▶ Selected passage:
Gov. Gavin Newsom stirred controversy with his order Wednesday placing a moratorium on the death penalty in California for 737 condemned inmates. No one has been executed in the state since 2006, and only 13 inmates have been put to death since the death penalty was reinstated in 1978 in California.
The first execution since then was of Robert Alton Harris on April 21, 1992.
The following is an account of that execution from Bee reporter Sam Stanton, who was a witness to two gas chamber and six lethal injection executions:
SAN QUENTIN In the end, Robert Alton Harris seemed determined to go peacefully, a trait that had eluded him in the 39 violent and abusive years he spent on Earth.
As the cyanide fumes rose up to his face in the San Quentin gas chamber, he inhaled deeply and stared straight ahead, barely moving until death throes convulsed his body.
His trademark smirk was gone, replaced by a haunting look of sadness spawned by one last hellish night of fighting for his life and two predawn journeys to the gas chamber.
Harris, the murderer of two 16-year-old boys, made his first trip at 3:49 a.m., when he was strapped in a chair for 12 minutes. But with barely a minute to spare before the cyanide pellets were to be dropped, a surprise court order was called in, delaying the execution.
Within two hours he was walked back to the chamber and hurriedly subjected to cyanide gas poisoning that killed him at 6:21 a.m.
His final night was spent in a small metal cell with only a bare mattress, a minister and a constant stream of updates on the legal battles that appeared to have drained him by dawn.

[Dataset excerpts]
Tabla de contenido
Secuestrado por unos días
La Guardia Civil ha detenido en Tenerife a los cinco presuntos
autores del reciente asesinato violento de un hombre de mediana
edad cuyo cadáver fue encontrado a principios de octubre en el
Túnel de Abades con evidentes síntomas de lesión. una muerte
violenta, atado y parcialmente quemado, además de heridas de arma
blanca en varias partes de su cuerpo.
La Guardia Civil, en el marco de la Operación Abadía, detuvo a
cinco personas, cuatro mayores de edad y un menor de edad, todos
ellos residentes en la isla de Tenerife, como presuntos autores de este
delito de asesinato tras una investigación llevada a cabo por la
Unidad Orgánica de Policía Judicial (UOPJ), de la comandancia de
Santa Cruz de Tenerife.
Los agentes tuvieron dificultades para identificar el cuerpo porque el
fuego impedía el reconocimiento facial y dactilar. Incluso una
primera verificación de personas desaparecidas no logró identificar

▶ What to work on:
Please answer these questions from the article:
(a) How many condemned inmates did Newsom's moratorium cover?
(b) At what time did Harris make his first trip to the gas chamber?
(c) At what time did the cyanide gas kill him?
Rely only on the article for your answers.

▶ Response:
(a) 737
(b) 3:49 a.m.
(c) 6:21 a.m.